One tutorial (at end of post) shows instructor balancing all notes on Sa, i.e.

starting from low octave ...

'pa Sa

'da Sa

through the middle octave ...

Re Sa

Ga Sa

and finally high octave, the only note


There are total of 15 notes (forget half notes right now). He is balancing 14 notes on Sa

Wouldn't it be good practice to balance all notes on each 15 notes?

So if we start with low octave 'pa, we balance remaining notes on it.

The we proceed to 'da, the continue to middle notes and finally high octave of PA

Do people actually practice this way? While it seems fascinating, there are a total of 15 x 14 balancing pairs to play, i.e. 15 x 14 = 210!
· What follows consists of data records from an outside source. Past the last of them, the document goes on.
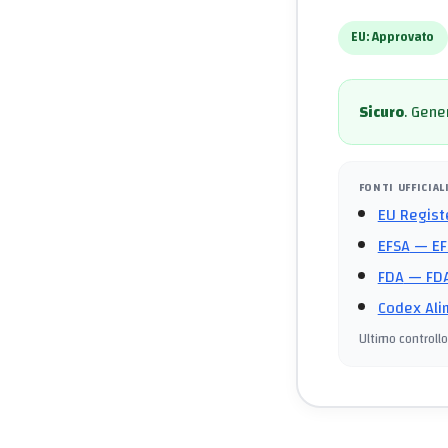
EU:
Approvato
Sicuro
.
Gener
FONTI UFFICIAL
EU Regist
EFSA
— EF
FDA
— FDA
Codex Ali
Ultimo controllo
And let's say you want to go in reverse, i.e.



all the way down to

PA 'pa

And the continuing with Ma, i.e.


Ma Ga

etc, this would be 210 x 2 balancing pairs = 420

Playing 420 balancing pairs seems rather overwhelming? Or is this a wonderful goal to eventually play the notes faster and clearer?

Because some note transitions give me difficulties right now, it from Ga to 'da it sounds like a whosh of air.

What are recommendations?

  • 3
    For those from other cultures, please explain what it means in this context to balance. Matching something across two notes? Loudness? Legato, to use an archaic Italian term? Something else? Commented Oct 7, 2019 at 2:05
  • @CamilleGoudeseune I posted original tutorial video. The instructor uses "balance", hence I thought that is the terminology.
    – Marium
    Commented Oct 7, 2019 at 13:17

1 Answer 1


I'm not sure what you mean by 'balancing'. I assume you mean ensuring that both notes have the same tone quality and dynamics, and that you get a smooth transition between them.
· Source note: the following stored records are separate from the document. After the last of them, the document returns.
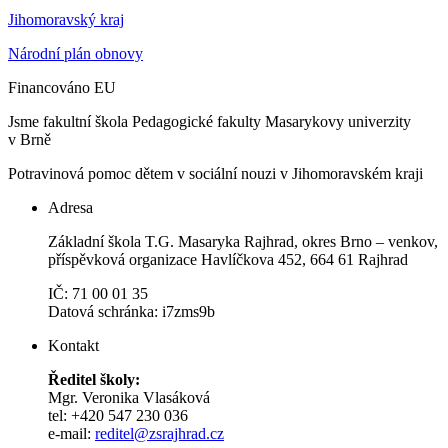
Jihomoravský kraj
Národní plán obnovy
Financováno EU
Jsme fakultní škola Pedagogické fakulty Masarykovy univerzity
v Brně
Potravinová pomoc dětem v sociální nouzi v Jihomoravském kraji
Adresa
Základní škola T.G. Masaryka Rajhrad, okres Brno – venkov,
příspěvková organizace Havlíčkova 452, 664 61 Rajhrad
IČ: 71 00 01 35
Datová schránka: i7zms9b
Kontakt
Ředitel školy:
Mgr. Veronika Vlasáková
tel: +420 547 230 036
e-mail:
reditel@zsrajhrad.cz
Yes, that's 420 pairs of notes to consider, but only very few of them will be difficult. Ignore the easy ones (revisit them later) and concentrate on the difficult ones. Do all the pairs in both directions, up and down.

  • this is the original tutorial where instructor uses balance. He usually shows more than explains (probably due to English as 2nd language), youtube.com/watch?v=SpGHg0Yps_k
    – Marium
    Commented Oct 7, 2019 at 13:19
  • Yes! Smooth transition between notes.